### DOCUMENT PASSAGE
What else can you call it? He believes our state can just go on getting deeper and deeper into debt for ever, with no consequences. That's crazy — crazy, meshugah, nuts, barmy, loco, demented, unhinged, loony, nobody home, and not quite sixteen annas to the rupee.
Now you may object at this point that my man Paladino is crazy too, and I wouldn't give you an argument on that. Paladino's up-front crazy, though, and mostly about things that don't matter. I mean, I'd hate to see him follow through on his threat to fit New York Post reporter Fred Dicker out with concrete galoshes; but heck, the Post can get another reporter, and the large affairs of the state aren't affected. No offense there, Fred.
Cuomo's craziness is less visible and so more acceptable — more what my teenage son, in a different context, would call "silent and deadly" — but it'll do us far more harm in the long run.
Paladino's a hard guy to like, but he'll get my vote on November 3rd. I've had enough of liberalism; and liberals don't come any more liberal than Andrew Cuomo.
07 — A look at our elites. What do you think of elites, listener? My own view of the matter is that I rather like them. I am sure, at any rate, that a healthy society can't get along without some kind of elite. Unfortunately, while I like the idea of elites in general, I detest the elite we actually have at this point in our history.
Well, that's just me. I raise the topic because there's been some to-ing and fro-ing on the opinion websites about elitism. This is fallout from an October 2nd posting by Jacob Weisberg on Slate.
Weisberg's a lefty, so of course he was poking fun at Republicans who claim to be anti-elitist. John McCain in the recent Presidential campaign, for example. Quote from Weisberg:
Thus did the son and grandson of admirals, a millionaire who couldn't remember how many houses he owned, accuse his mixed-race opponent, raised by a single-mother and only a few years past paying off his student loans, of being the real elite candidate in the campaign.
Yeah, that's cute, Jake, and I can't find it in me to rise to McCain's defense. I'm still working with one eye, having plucked the other one out when voting for John McCain in '08.
You're missing the point though. What elite status in the U.S.A. is really all about is college education. The surest path to influence and wealth remains a degree from one of our top universities.

### REQUIRED WORK
Write out the commentary again, everything from "You're missing the" down to "our top universities.", but swap "college education" for "family money". The rows have nothing to do with the commentary.

### DATA FOR ANALYSIS
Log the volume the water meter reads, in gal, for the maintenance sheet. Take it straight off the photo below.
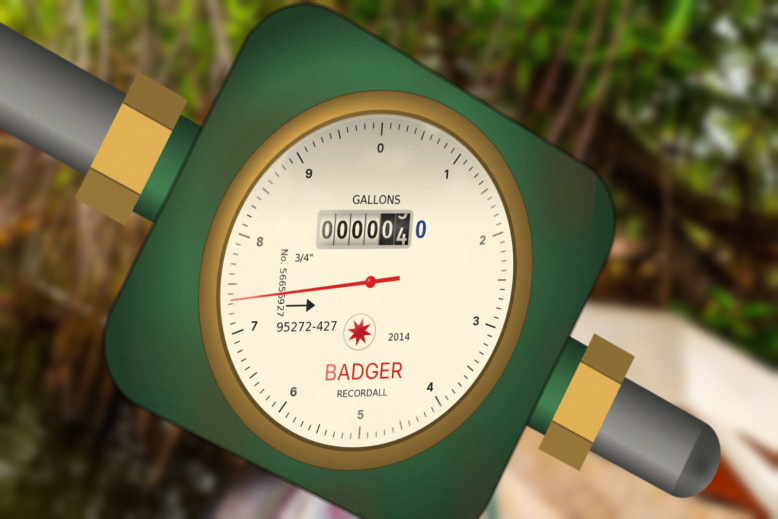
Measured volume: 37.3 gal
* * *
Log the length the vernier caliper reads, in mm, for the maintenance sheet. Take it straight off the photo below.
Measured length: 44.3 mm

### TASK RESPONSE
You're missing the point though. What elite status in the U.S.A. is really all about is family money. The surest path to influence and wealth remains a degree from one of our top universities.